What makes this one different from every content-understanding system I've built before: the observer has to be an agent. An encoder can read a video. Only something that can act — navigate, interact, make choices under uncertainty — can read a world.

2026 · Active

Evaluating models that make judgment calls

Benchmark evals assume an answer key. Moderation does not have one — it has a policy, written by humans, interpreted by humans, applied to cases the policy authors never imagined. When a model makes those calls, "accuracy" quietly becomes "agreement with whichever human labeled the eval case," and the interesting questions start there.

The questions I keep returning to: how do you separate model error from policy ambiguity, when expert reviewers themselves disagree on a meaningful fraction of cases? What does calibration mean when the label is a judgment? How should disagreement rates — model versus human, human versus human — gate how much autonomy the system gets? My working position is that the eval set is the policy, more honestly expressed than the prose version: every hard case you adjudicate and freeze into the set is a precedent, and the corpus of precedents defines the line better than the policy document does.
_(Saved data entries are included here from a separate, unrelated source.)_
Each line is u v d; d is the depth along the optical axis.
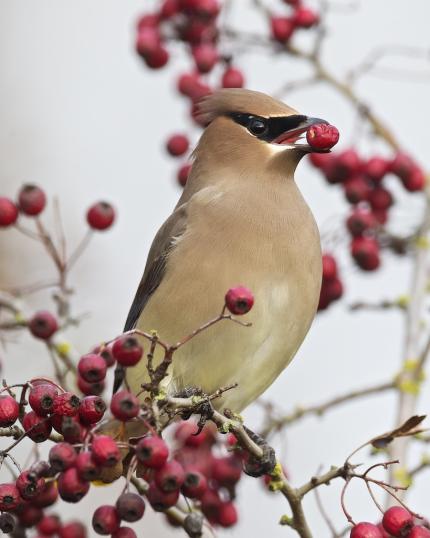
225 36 13.86
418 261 13.17
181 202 12.56
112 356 9.52
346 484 9.14
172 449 11.91
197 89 13.74
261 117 12.31
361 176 13.82
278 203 11.80
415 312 12.89
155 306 11.63
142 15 14.05
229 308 8.81
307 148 12.01
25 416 8.61
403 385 12.05
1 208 11.81
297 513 9.81
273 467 9.90
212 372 11.59
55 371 11.70
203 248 11.54
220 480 11.74
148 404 9.08
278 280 11.52
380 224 13.72
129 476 8.70
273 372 11.88
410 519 8.85
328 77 13.80
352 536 8.92
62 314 12.12
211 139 12.46
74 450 8.42
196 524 9.89
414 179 13.61
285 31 13.77
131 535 8.73
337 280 13.55
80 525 10.74
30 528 10.69
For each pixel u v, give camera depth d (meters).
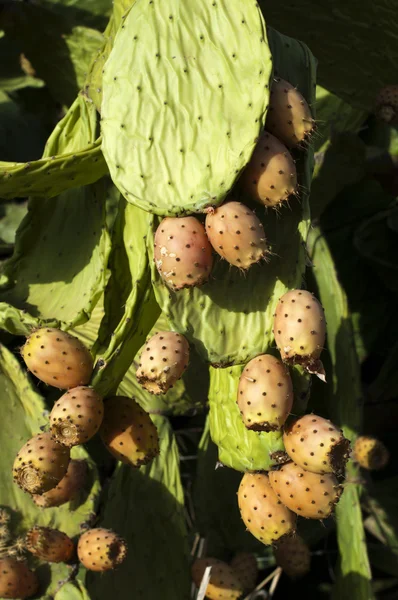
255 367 1.89
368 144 2.86
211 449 2.55
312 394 2.49
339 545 2.46
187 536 2.40
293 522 1.98
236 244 1.87
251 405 1.87
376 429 2.89
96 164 2.07
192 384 2.45
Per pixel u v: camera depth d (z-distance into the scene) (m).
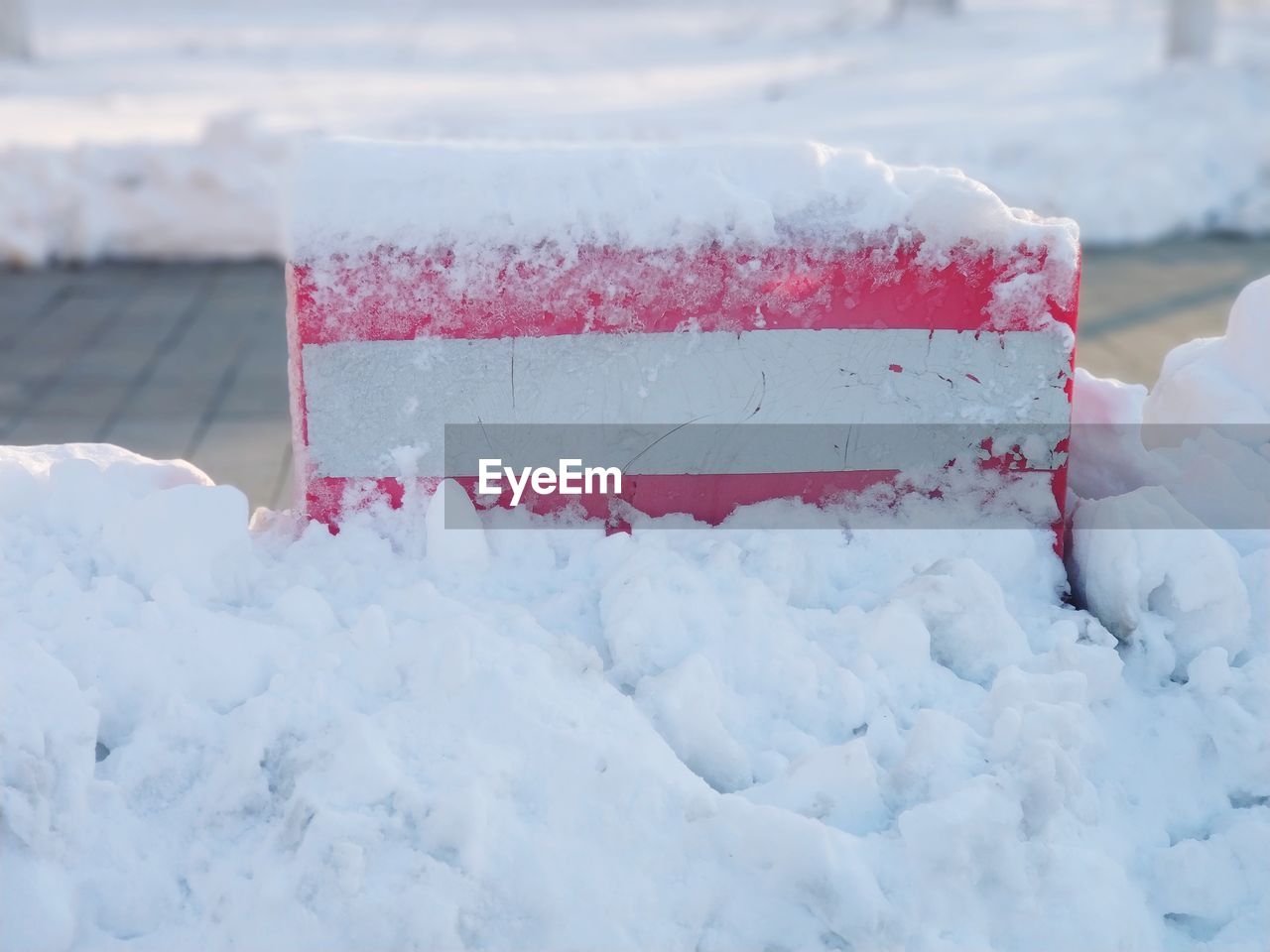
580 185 3.02
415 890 2.19
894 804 2.46
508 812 2.33
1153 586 3.02
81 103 16.36
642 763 2.38
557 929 2.20
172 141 11.13
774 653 2.76
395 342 2.99
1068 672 2.67
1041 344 3.10
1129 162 11.16
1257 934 2.44
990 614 2.85
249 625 2.68
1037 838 2.38
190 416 6.36
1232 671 2.87
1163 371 3.90
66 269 9.72
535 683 2.54
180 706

If that is right, eval curation is governance, not QA — and the practice of widening a model's decision scope only where its disagreement and incident evidence supports it ("autonomy earns scope") is the closest thing this field has to due process. I want to make that rigorous rather than rhetorical.

2026 · Ongoing

Deployment control as the bottleneck

The standing thesis behind most of my work: as intelligence gets cheap, the constraint on what AI actually does in the world shifts from model capability to deployment control — the evals, permissions, evidence trails, human escalation paths, and rollback machinery between a model's output and a consequence. The full argument is in the essay; this note exists because the essay keeps generating research questions: what is the minimal control plane that preserves most of the value of autonomy? Which controls actually reduce incident rates versus merely produce paperwork? Nobody has good public data on that second question, including me. Yet.